Final answer:
Serine and threonine contain OH groups that have high pKa values, implying less favorable dissociation, hence their third pKa is not typically included in amino acid pH charts due to its irrelevance in biological systems. These hydroxyl groups are more crucial for protein function, such as phosphorylation, rather than for their acid-base properties at physiological pH.
Step-by-step explanation:
The question pertains to why the third pKa values for serine and threonine are not typically reported in amino acid pH charts, even though they both contain an OH functional group that could theoretically dissociate. The hydroxyl group in the side chains of serine and threonine does indeed have the potential to dissociate, but this occurs at a much higher pH than the range in which biological systems typically operate.

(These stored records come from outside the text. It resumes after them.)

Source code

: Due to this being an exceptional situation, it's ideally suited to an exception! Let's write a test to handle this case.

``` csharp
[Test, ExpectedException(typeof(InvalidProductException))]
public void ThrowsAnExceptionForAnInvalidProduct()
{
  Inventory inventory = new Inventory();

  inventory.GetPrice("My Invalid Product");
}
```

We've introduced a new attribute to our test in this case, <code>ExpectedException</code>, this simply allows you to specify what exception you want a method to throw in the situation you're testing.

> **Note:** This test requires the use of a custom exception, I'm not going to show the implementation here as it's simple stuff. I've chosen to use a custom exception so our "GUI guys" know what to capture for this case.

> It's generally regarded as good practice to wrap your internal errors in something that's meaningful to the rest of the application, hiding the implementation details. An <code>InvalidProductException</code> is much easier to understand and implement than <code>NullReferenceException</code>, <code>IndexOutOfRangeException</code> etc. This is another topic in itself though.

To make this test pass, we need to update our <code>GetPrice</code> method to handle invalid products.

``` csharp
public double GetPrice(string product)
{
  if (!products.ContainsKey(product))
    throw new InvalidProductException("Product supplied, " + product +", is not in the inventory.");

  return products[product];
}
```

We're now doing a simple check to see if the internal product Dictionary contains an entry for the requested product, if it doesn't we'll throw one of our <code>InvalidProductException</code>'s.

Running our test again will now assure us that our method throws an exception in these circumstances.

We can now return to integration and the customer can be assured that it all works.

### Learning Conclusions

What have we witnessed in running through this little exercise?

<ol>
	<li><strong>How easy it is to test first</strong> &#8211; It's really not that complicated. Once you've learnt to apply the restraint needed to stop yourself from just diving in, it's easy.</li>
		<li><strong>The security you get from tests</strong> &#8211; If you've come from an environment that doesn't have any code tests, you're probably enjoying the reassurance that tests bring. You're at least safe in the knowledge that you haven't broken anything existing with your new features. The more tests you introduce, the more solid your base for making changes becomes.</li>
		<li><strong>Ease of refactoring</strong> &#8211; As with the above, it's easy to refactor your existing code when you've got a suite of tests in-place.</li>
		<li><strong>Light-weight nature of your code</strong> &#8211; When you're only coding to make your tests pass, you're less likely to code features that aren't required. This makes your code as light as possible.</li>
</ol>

Hence, the third pKa is not of practical relevance for most biological studies, and therefore is often omitted from charts. Furthermore, the resonance stabilization that is possible in carboxylic acid conjugate bases is not available to the same extent in these hydroxyl-containing amino acids, which means their pKa values are much higher, and thus, the deprotonation of these groups is less favorable under physiological conditions.
Additionally, serine and threonine hydroxyl groups are important for the function of proteins, such as in the case of phosphorylation, where these groups participate in forming phosphoester bonds rather than acting as dissociable protons in biological systems. The role of these amino acids in protein structure and function is often emphasized over their less relevant acid-base properties in a physiological pH context.